Use of this instrument can, however, be contentious - particularly where a large portion of work is removed and even more so when the omitted work is awarded to another contractor, typically for a lower price.
Contractors argue that such omissions undermine the original agreement and cause economic detriment. So it is important to know how these variations operate and the limitations or risks that might apply.
Legal principles
Case law has established the following principles regarding negative variations:
- explicit contractual right - negative variations cannot be instructed unless the contract explicitly allows it
- purpose of instruction - negative variations must be instructed for the purpose for which the right was given. This includes the right to omit work in order to engage another contractor or to permit the principal to carry out the omitted works itself, and
- economic detriment - the negative variation cannot undermine the original bargin or lead to the contractor’s economic disadvantage.
Standard form contracts
Four contract form options are available.
NZS391X
- Allows the principal to omit work (9.1.1(b)).
- Does not allow the principal to undertake or reassign the omitted works.

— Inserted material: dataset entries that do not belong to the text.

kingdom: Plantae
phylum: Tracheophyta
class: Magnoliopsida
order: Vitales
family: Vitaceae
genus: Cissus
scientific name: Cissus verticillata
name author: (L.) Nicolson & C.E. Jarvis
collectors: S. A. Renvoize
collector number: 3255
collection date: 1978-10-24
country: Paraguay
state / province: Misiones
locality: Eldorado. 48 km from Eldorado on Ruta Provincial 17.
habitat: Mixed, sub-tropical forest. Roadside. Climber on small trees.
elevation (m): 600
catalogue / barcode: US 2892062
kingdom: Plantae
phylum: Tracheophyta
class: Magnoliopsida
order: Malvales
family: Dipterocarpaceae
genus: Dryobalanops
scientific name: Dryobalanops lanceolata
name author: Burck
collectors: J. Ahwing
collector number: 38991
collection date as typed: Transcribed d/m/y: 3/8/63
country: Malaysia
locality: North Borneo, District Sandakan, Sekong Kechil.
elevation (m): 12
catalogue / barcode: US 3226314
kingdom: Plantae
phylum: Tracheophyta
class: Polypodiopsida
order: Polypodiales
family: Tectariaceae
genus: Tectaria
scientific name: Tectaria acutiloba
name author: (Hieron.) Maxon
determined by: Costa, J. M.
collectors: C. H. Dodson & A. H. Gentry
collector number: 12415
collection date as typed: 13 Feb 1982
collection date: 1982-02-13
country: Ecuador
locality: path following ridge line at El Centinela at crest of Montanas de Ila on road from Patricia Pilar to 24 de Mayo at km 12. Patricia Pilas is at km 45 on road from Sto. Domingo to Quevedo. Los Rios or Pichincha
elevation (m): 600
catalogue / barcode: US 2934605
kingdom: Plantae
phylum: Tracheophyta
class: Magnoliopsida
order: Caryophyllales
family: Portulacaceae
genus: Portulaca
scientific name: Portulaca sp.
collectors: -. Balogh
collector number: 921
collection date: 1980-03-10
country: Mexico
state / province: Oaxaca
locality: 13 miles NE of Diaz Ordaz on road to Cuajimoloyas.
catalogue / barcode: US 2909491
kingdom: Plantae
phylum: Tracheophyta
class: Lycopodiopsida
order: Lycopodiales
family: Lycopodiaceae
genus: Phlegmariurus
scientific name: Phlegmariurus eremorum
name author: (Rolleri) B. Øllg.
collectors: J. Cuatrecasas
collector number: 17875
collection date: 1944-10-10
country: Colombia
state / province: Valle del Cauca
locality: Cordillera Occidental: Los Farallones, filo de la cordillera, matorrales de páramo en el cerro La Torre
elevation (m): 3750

- When valuing a negative variation, the deduction does not include any allowance for margin (meaning that the contractor will still be paid its margin for the omitted works), mitigating economic detriment.
FIDIC
- 1999 editions: allows the employer to omit work (13.1(d)) but expressly states that variations cannot omit work to be carried out by others.
- 2017 editions: same provisions, but allows for agreement that omitted work can be undertaken by others, in which case the contractor may claim for loss of profit and damages suffered.
NEC3 and NEC4
- Allows the project manager to issue instructions changing the scope, including omissions.
- Reductions in total defined cost do not include margin, allowing the contractor to retain its margin.
JCT Design and Build 2016
- Allows the employer to omit work (5.1.1.1).
- Does not allow the employer to reassign the omitted works.
- The omitted works are to be valued by agreement or by the quantity surveyor, with no indication on margin inclusion.
Practice considerations, limitation and risks
Negative variations are intended as a tool to address technical or commercial doubt in the scope of works. The standard forms generally allow for omissions but not for the principal to undertake the omitted works or reassign them. Without clear contractual terms, such actions would be objectionable.
The standard forms also generally allow for the contractor to retain its margin on the omitted work. Principals will often seek to negotiate this.
There are limitations and risks in using negative variations.
- Substantial omissions - regardless of whether a contract allows negative variations, drafting needs to be clear as to the potential extent of substantial omissions. Substantial omissions are often described as ‘termination by stealth’ and may constitute a breach of contract or repudiation. The Court will consider whether the omission undermines the original bargin struck between the parties.
- Contractor’s remedy - where a principal is found to be in breach, the contractor’s remedy is usually the award of its lost profit on the omitted works and any direct costs incurred in anticipation of undertaking those works.
Take-outs
Negative variations must be carefully managed to ensure compliance with contractual terms, and should be considered and clearly agreed at the outset of the contract to mitigate risks and disputes later on.
Anyone thinking of issuing a negative variation should take care to review their existing contract and the underlying common law position, to ensure they are not risking a breach of contract or repudiation claim.